Trial statistics based on Ground-Truth from development set data:
tp: 0.750000 [12]
fp: 0.500000 [1]
tn: 0.500000 [1]
fn: 0.250000 [4]
f_measure: 0.8275862068965517


### Save Test predictions
Test on secondhandsong and wikidata

In [74]:
test_set_file = dir_ + 'blocked.csv'
test = []
with open(test_set_file, encoding='utf-8', errors="replace") as csv_file:
    csv_reader = csv.reader(csv_file, delimiter=',')
    line_count = 0
    for row in csv_reader:
        if len(row) <= 1:
            continue
        if line_count == 0:
            columns = row
            line_count += 1
        else:
            test.append(row)
    print(f'Column names are: {", ".join(columns)}')
    print(f'Processed {len(test)} lines.')

Column names are: secondhandsong_ID,  wiki_nominated_ID
Processed 141 lines.


In [77]:
predictions = []
for id1, id2 in test:
    r1 = ds1.get_record(id1)
    r2  = ds2.get_record(id2)
    result, confidence = rule_based_method(r1, r2)
    predictions.append((r1.id, r2.id, result, confidence))

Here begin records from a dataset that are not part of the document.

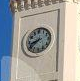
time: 8:38
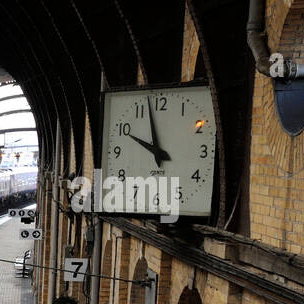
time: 9:57
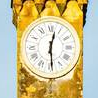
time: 12:29
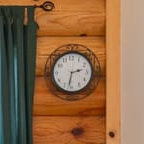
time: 2:32
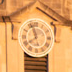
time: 7:57
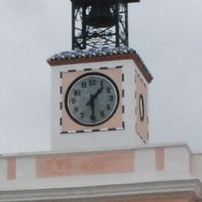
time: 1:29
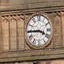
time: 3:44
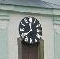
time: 11:37
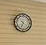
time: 6:52
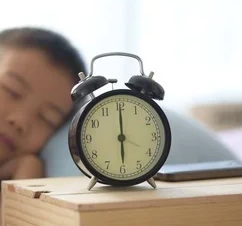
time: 6:00
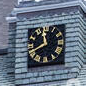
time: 11:40
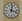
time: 12:18
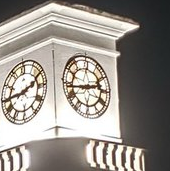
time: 2:43
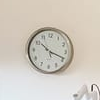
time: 10:18
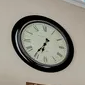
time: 6:35
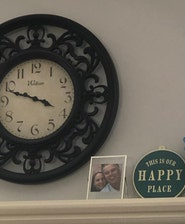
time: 3:48
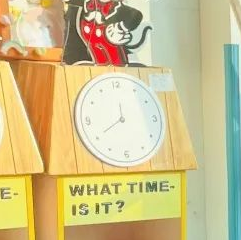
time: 11:40
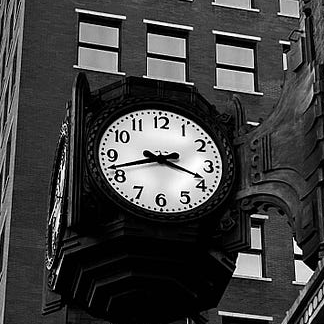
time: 3:42
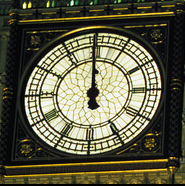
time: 11:59
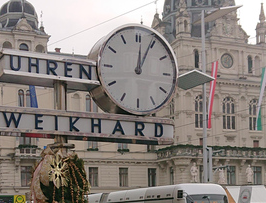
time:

print(len(predictions), len(ds1.generate_dataframe()), len(ds2.generate_dataframe()))

141 10020 145


In [78]:
with open(dir_ + 'secondhandsong_wiki_matchings_confidence.csv', mode='w') as file:
    file.write('secondhandsong_ID, wiki_nominated_ID, prediction, confidence\n')
    for row in predictions:
      r1_id, r2_id, result, confidence = row
      file.write(f'{r1_id}, {r2_id}, {result}, {confidence}\n')

In [79]:
with open(dir_ + 'secondhandsong_wiki_matchings.csv', mode='w') as file:
    writer = csv.writer(file, delimiter=',', quotechar='"', quoting=csv.QUOTE_MINIMAL)
    file.write('secondhandsong_ID, wiki_nominated_ID\n')
    for row in predictions:
      r1_id, r2_id, result, confidence = row
      if result:
        file.write(f'{r1_id}, {r2_id}\n')
        # writer.writerow(row)